# New header from AEBS for 2.5S



## PhilGood (Dec 1, 2002)

There is a new header from AEBS which looks very promising... better than Hotshot??? http://www.b15sentra.net/forums/showthread.php?s=&threadid=45034

It's great to see more and more aftermarket parts for QR25DE!


----------



## Slurppie (Oct 15, 2002)

thanks for the info, hopefully AEBS will update their site with some info on it soon.


----------



## Ruben (Oct 15, 2002)

These headers only remove the pre-cat? Or is there even a pre-cat on the 2.5? Is the main cat stay in place?


----------



## PhilGood (Dec 1, 2002)

It's a full header, down pipe, main cat setup for Spec-V. No news for what's the setup up on Altima 2.5 but at least the header will fit (replace pre-cat and stock header like the HotShot)


----------



## Ruben (Oct 15, 2002)

Messing with the emissions gear.... isn't one of the few things that will void your entire drive train warranty?


----------



## PhilGood (Dec 1, 2002)

Well, it's bolt ons so you can go back to stock any time you want


----------



## Ruben (Oct 15, 2002)

You're right... one of the reasons I keep all my OEM parts when modding.


----------

__GIVEN RECORDS__:
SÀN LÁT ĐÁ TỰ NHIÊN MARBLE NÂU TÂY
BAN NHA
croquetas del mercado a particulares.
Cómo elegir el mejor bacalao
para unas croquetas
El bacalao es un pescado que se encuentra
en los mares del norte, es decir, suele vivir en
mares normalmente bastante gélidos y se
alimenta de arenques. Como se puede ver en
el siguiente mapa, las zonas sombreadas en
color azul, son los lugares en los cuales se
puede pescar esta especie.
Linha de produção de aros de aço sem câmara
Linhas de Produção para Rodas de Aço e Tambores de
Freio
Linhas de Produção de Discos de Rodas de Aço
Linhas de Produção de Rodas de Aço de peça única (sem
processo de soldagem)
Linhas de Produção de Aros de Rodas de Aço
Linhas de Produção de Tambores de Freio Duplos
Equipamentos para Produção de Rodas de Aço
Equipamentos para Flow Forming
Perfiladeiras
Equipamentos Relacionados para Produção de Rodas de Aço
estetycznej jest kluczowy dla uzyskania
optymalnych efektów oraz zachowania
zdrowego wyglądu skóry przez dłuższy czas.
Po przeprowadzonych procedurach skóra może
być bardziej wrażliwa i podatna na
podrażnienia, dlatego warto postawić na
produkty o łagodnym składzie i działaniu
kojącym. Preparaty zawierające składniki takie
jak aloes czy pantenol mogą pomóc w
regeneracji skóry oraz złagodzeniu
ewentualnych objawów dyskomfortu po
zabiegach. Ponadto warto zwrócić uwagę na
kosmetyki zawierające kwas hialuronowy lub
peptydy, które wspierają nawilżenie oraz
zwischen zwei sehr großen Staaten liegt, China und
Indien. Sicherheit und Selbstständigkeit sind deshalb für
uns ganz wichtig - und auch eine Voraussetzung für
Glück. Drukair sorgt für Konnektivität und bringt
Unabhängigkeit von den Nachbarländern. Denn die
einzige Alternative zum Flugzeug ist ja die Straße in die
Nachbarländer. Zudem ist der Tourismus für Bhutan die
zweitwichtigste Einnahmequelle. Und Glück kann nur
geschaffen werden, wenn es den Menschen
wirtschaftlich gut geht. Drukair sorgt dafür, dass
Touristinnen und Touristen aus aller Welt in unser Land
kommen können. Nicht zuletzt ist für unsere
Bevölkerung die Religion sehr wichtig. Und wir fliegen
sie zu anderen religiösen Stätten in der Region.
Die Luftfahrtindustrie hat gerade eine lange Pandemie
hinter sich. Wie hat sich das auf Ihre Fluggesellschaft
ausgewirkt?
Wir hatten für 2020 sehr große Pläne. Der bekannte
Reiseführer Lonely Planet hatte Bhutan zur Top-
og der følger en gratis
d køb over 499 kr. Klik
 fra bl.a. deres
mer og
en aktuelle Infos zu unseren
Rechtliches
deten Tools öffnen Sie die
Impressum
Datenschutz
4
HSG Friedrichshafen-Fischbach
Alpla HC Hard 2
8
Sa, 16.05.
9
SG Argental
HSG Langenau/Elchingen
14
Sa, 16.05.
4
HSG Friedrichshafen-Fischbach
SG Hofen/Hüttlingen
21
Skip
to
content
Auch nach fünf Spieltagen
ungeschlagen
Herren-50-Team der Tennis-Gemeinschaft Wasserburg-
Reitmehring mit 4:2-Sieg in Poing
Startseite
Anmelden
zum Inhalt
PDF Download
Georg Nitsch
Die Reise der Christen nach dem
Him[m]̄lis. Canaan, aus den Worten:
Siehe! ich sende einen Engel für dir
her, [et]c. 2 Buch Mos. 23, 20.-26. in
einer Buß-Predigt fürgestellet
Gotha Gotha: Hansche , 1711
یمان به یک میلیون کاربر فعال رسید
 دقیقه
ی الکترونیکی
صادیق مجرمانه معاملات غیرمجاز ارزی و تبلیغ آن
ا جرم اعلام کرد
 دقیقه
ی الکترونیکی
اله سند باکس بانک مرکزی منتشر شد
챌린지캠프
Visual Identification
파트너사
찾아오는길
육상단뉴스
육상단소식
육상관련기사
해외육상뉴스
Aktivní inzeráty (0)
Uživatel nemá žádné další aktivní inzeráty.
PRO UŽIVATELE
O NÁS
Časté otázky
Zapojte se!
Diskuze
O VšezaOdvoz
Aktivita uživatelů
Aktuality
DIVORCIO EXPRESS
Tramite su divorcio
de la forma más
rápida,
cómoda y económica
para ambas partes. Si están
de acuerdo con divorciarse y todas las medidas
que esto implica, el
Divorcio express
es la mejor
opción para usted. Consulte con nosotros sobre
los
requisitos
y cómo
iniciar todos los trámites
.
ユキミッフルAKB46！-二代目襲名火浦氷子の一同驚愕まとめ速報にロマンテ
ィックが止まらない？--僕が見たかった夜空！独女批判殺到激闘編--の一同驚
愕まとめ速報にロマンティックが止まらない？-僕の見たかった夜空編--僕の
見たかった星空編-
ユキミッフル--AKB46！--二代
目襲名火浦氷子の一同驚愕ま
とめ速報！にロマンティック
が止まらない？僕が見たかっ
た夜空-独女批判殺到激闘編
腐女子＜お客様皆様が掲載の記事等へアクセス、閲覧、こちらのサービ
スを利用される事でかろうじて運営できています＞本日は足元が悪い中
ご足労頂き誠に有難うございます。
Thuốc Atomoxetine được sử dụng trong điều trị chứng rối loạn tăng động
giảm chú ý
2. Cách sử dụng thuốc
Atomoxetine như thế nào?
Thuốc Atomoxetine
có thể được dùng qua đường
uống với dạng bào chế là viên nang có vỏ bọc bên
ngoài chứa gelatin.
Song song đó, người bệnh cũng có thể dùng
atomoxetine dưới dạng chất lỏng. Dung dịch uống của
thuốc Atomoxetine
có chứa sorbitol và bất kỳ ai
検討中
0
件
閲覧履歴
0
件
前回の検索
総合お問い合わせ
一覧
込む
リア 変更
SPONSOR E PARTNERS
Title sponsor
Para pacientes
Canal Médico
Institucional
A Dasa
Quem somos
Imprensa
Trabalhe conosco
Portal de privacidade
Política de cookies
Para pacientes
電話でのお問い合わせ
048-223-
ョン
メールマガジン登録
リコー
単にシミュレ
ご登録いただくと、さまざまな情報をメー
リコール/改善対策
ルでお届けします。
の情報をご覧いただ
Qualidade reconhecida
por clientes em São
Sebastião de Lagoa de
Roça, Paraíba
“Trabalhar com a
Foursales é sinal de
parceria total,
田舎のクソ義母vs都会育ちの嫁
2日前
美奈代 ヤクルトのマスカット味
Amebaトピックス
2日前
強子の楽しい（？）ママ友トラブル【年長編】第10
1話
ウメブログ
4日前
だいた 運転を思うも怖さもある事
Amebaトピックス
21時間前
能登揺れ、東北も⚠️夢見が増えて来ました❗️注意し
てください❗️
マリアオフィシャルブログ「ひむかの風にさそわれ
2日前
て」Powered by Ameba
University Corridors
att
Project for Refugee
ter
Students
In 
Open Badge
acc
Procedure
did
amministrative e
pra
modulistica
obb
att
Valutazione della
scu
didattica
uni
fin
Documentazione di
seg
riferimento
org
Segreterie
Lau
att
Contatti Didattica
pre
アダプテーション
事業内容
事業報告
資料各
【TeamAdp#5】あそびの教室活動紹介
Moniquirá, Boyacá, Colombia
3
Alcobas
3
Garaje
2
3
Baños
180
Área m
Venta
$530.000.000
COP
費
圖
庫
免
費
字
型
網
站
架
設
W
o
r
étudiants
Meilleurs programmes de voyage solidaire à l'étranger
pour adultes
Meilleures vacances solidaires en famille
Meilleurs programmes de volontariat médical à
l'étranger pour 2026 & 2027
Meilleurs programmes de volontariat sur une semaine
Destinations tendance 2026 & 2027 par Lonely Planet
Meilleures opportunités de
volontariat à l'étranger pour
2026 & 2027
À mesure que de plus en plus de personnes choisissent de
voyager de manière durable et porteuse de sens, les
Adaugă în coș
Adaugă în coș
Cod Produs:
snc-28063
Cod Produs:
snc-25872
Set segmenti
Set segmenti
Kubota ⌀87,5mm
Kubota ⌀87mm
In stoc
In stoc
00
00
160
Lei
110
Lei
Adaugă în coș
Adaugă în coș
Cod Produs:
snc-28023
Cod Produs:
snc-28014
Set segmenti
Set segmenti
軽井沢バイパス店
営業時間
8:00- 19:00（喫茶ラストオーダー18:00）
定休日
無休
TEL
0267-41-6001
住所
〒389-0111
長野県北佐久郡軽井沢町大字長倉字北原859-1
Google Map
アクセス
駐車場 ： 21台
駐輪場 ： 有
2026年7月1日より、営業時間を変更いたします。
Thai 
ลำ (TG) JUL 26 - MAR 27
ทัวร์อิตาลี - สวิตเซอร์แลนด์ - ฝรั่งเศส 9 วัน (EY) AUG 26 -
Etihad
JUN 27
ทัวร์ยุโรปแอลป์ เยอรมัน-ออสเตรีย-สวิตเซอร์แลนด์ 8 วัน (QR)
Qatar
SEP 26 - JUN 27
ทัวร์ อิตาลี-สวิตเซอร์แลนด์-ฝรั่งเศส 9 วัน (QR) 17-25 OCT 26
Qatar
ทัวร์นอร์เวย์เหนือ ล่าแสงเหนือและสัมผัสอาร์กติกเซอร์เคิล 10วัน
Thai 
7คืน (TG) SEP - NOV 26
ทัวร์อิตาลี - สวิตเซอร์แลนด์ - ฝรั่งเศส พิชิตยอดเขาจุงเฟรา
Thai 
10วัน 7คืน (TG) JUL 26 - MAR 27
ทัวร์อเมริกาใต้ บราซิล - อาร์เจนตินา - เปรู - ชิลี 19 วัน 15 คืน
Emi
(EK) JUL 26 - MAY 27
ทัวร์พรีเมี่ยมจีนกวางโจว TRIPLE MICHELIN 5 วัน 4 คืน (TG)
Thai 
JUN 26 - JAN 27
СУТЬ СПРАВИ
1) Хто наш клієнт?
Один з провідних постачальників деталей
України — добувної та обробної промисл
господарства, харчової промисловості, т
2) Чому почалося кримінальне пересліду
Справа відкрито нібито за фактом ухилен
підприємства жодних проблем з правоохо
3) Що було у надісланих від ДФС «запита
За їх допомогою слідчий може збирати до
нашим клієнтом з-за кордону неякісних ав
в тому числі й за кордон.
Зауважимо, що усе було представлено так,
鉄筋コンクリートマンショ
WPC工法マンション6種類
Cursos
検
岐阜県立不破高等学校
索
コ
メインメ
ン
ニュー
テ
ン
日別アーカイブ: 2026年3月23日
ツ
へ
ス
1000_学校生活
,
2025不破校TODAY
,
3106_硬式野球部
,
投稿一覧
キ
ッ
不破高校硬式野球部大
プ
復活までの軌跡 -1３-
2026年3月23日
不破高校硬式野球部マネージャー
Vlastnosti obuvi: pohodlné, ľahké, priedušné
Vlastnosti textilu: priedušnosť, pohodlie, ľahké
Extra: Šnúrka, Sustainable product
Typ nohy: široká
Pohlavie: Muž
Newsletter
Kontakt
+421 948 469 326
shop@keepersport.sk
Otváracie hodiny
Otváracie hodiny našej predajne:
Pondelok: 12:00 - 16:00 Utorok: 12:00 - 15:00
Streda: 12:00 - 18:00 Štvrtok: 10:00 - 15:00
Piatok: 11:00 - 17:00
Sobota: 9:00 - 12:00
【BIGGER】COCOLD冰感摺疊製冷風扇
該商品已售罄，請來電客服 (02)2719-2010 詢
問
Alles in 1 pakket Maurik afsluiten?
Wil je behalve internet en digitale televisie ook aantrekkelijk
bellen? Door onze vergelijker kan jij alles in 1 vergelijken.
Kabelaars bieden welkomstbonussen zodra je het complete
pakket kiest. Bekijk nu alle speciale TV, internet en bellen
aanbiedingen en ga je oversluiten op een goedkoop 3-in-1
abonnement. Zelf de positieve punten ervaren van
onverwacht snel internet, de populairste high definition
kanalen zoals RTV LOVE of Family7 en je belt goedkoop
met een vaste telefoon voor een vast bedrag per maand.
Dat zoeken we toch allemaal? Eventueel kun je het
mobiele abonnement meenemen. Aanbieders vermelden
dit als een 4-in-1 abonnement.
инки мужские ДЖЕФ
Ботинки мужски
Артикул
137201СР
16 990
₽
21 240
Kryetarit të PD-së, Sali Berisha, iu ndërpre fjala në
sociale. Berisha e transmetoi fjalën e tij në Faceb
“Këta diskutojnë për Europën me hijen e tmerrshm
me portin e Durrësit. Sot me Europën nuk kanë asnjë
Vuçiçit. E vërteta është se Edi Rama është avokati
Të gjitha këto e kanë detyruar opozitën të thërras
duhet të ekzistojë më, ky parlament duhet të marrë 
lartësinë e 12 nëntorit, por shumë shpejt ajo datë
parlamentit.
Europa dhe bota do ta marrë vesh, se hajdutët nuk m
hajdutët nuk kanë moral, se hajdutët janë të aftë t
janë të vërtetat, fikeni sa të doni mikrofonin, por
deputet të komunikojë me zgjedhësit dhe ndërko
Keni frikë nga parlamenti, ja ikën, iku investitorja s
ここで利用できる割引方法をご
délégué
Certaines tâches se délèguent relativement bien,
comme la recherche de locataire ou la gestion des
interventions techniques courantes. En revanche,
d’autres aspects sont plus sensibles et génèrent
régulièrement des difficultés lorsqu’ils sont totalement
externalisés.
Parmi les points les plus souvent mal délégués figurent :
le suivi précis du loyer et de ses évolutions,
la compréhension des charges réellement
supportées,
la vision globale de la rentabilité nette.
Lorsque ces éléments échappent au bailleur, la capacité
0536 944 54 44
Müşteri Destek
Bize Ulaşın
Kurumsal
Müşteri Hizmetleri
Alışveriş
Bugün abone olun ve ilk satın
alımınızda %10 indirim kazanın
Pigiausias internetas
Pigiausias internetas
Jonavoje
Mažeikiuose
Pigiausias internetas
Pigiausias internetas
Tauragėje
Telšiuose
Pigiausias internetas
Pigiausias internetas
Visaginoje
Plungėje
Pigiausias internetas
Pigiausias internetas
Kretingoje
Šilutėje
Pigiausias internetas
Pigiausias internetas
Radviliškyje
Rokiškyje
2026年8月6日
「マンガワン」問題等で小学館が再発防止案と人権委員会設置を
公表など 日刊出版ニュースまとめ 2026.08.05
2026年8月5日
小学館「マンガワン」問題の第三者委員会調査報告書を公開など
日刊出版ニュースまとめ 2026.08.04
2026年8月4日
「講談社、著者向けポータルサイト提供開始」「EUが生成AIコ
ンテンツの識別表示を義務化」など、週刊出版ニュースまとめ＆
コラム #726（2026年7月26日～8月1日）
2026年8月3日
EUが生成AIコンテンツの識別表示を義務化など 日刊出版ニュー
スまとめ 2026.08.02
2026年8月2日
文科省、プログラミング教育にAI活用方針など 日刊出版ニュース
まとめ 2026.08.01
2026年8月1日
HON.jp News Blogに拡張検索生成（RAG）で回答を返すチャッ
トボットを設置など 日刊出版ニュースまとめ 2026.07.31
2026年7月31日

__EXERCISE SET__:
A – Name every username that posts in the forum thread about the new AEBS header, listing each one once.
B – Repeat word for word the part of the AEBS header thread from "It's a full" up to and including "drive train warranty?".

__ANSWER LIST__:
A – PhilGood, Slurppie, Ruben

B –
It's a full header, down pipe, main cat setup for Spec-V. No news for what's the setup up on Altima 2.5 but at least the header will fit (replace pre-cat and stock header like the HotShot)


----------



## Ruben (Oct 15, 2002)

Messing with the emissions gear.... isn't one of the few things that will void your entire drive train warranty?